A mediano plazo, el otro gran reto de su gobierno consiste en restaurar la confianza en las instituciones, valores, normas y prácticas que han caracterizado la democracia norteamericana, particularmente entre el electorado republicano al que Trump engañó con que le fue robada la elección. Ello implica además disminuir la inequidad socioeconómica, el racismo, la xenofobia, la corrupción, la demagogia y la demonización de la oposición, entre otros.
La combinación, la gravedad y la urgencia de los desafíos constituyen en realidad una emergencia nacional inusitada. La cuestión es si la nación y sus líderes son capaces de superarla, como se ha preguntado el presidente Biden. Por ahora, la democracia pasó el “stress test” del falso cuestionamiento de las elecciones y la toma sediciosa del Capitolio el inolvidable 6 de enero. El gobierno está nuevamente en manos de adultos responsables y competentes.

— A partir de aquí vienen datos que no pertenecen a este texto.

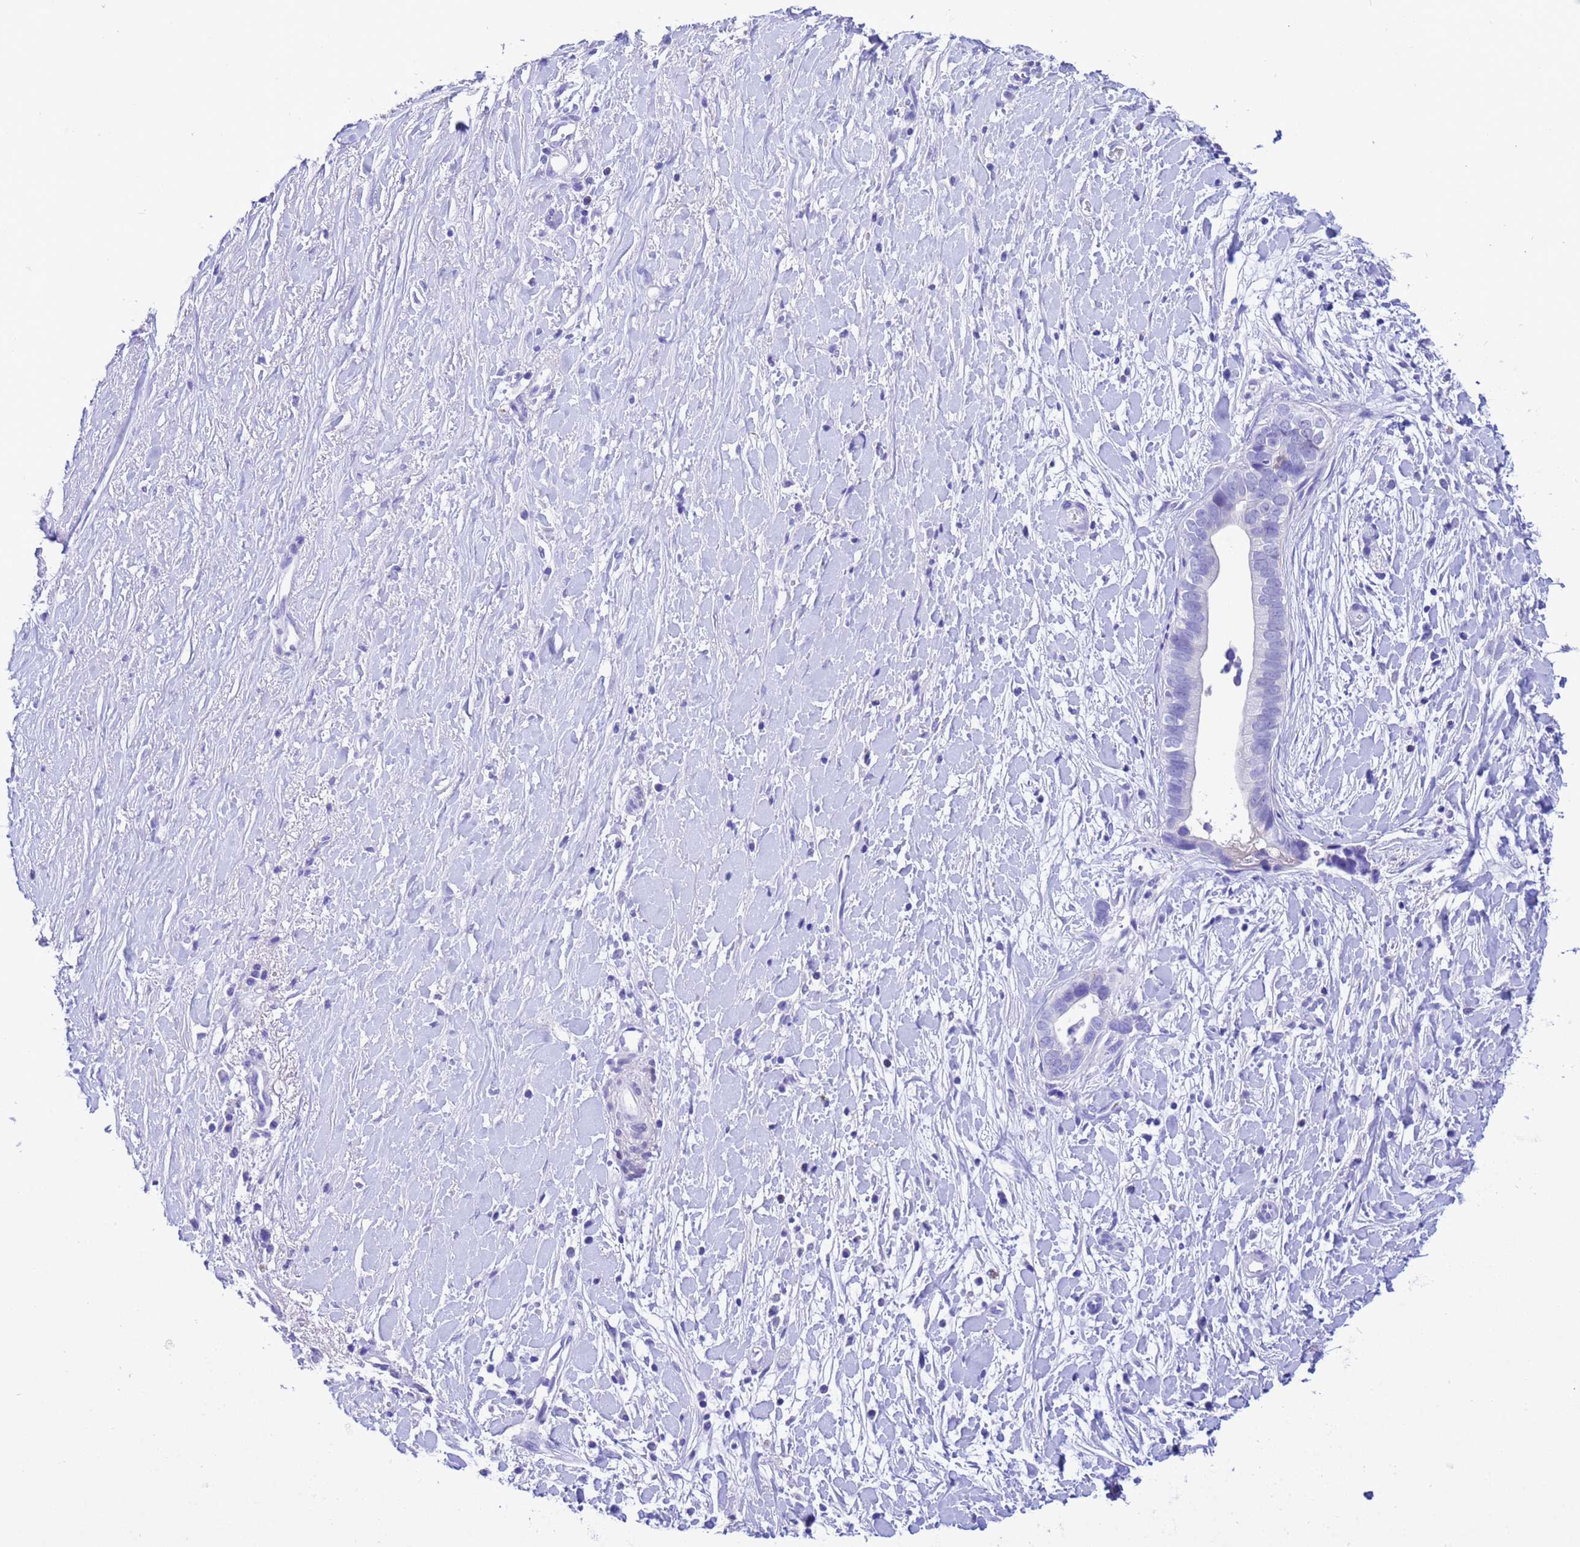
{"staining": {"intensity": "negative", "quantity": "none", "location": "none"}, "tissue": "liver cancer", "cell_type": "Tumor cells", "image_type": "cancer", "snomed": [{"axis": "morphology", "description": "Cholangiocarcinoma"}, {"axis": "topography", "description": "Liver"}], "caption": "Tumor cells are negative for brown protein staining in cholangiocarcinoma (liver). (DAB immunohistochemistry (IHC) visualized using brightfield microscopy, high magnification).", "gene": "AKR1C2", "patient": {"sex": "female", "age": 79}}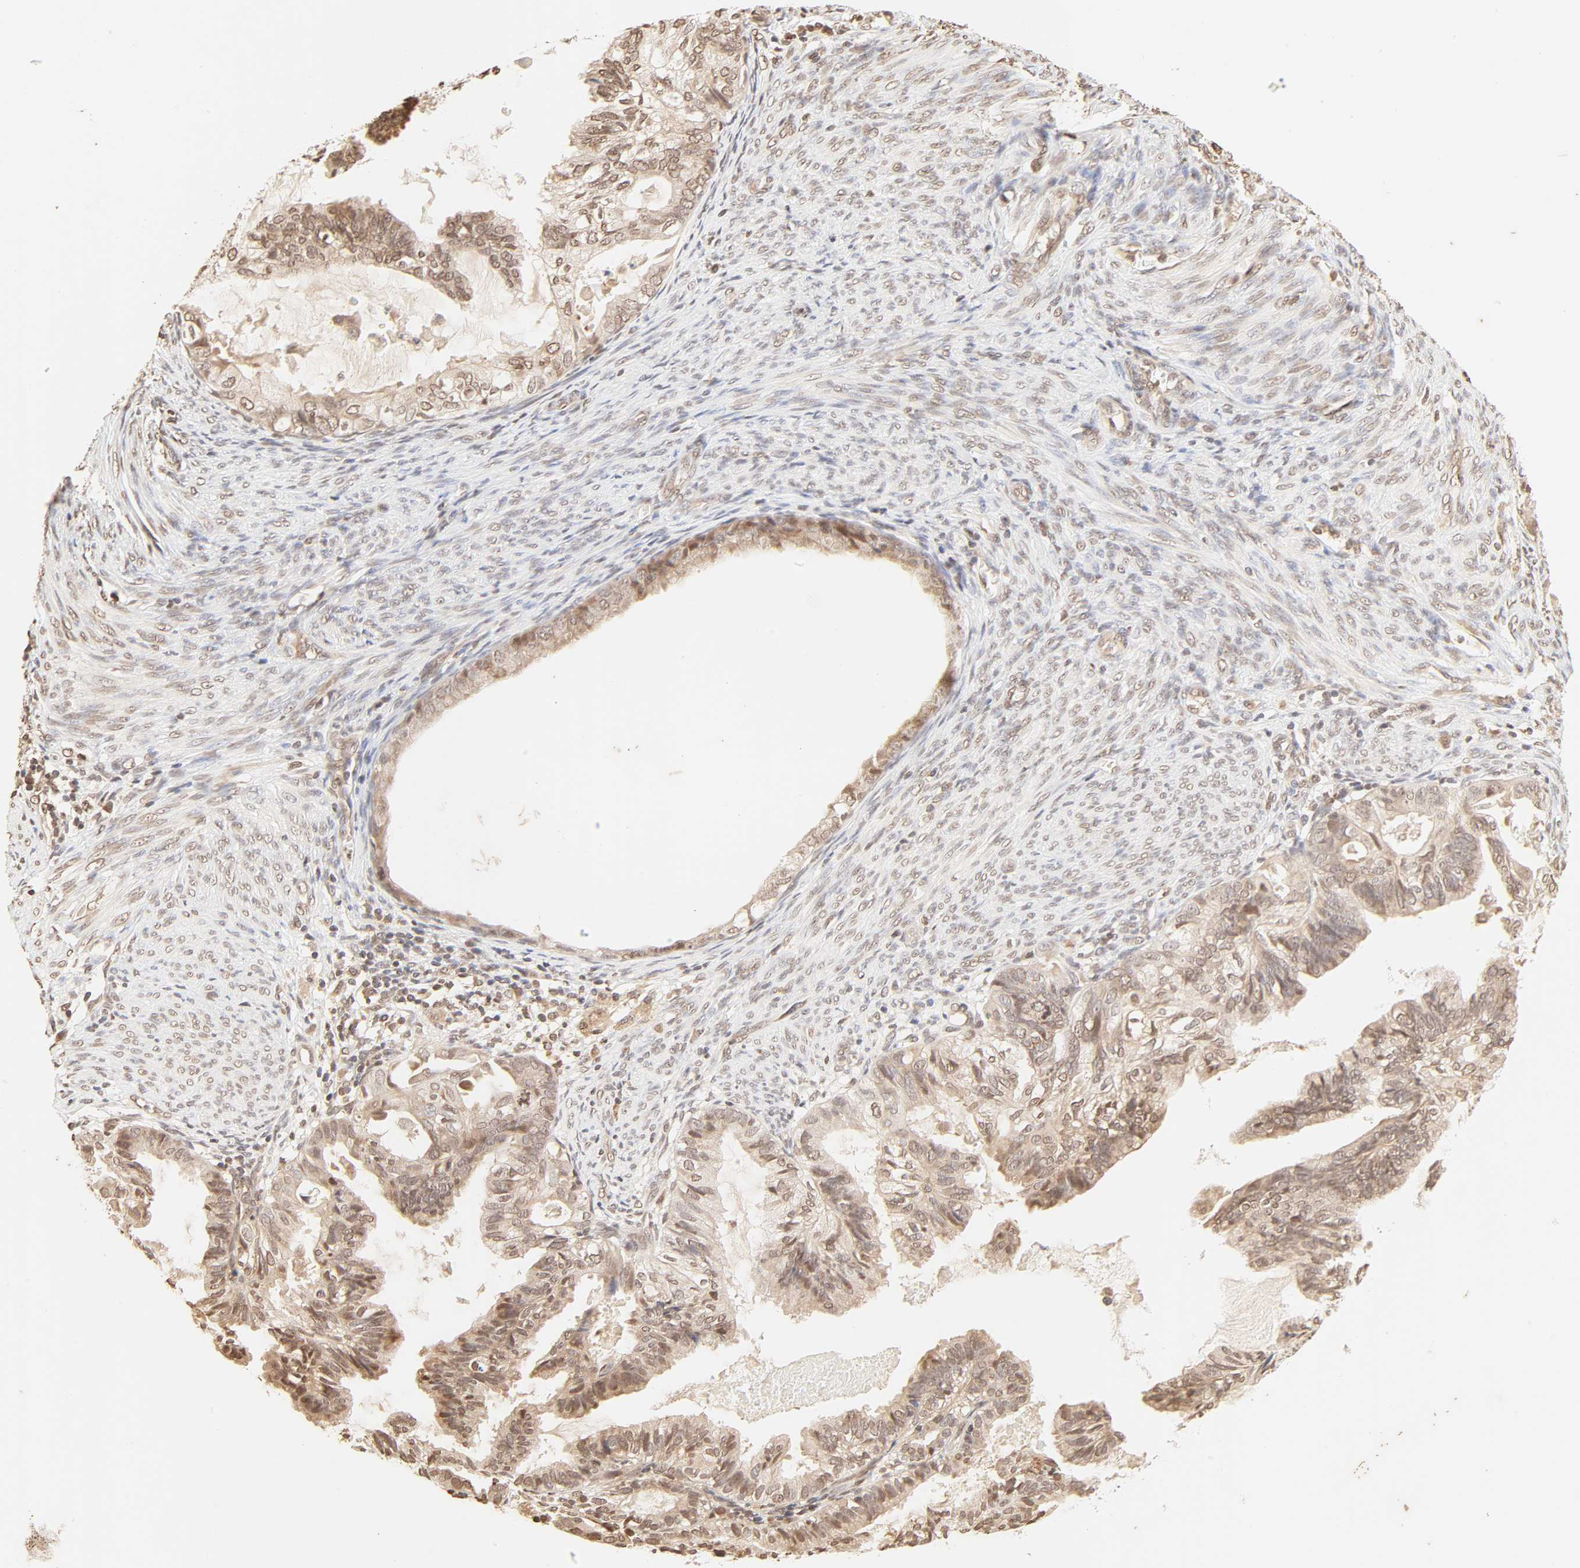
{"staining": {"intensity": "moderate", "quantity": ">75%", "location": "cytoplasmic/membranous,nuclear"}, "tissue": "cervical cancer", "cell_type": "Tumor cells", "image_type": "cancer", "snomed": [{"axis": "morphology", "description": "Normal tissue, NOS"}, {"axis": "morphology", "description": "Adenocarcinoma, NOS"}, {"axis": "topography", "description": "Cervix"}, {"axis": "topography", "description": "Endometrium"}], "caption": "Immunohistochemical staining of human cervical adenocarcinoma displays medium levels of moderate cytoplasmic/membranous and nuclear protein positivity in approximately >75% of tumor cells. Immunohistochemistry stains the protein in brown and the nuclei are stained blue.", "gene": "TBL1X", "patient": {"sex": "female", "age": 86}}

Pero la normalización y renovación de la democracia norteamericana tomará su tiempo. Si se logra, el país recuperará la imagen de aliado y socio previsible y confiable en el mundo democrático y liberal. La sobrevivencia, la fortaleza y el papel de ese mundo en un sistema internacional cada vez más contencioso y de rivalidad entre grandes potencias dependen de ello.
* Analista internacional, reside en Washington, D.C.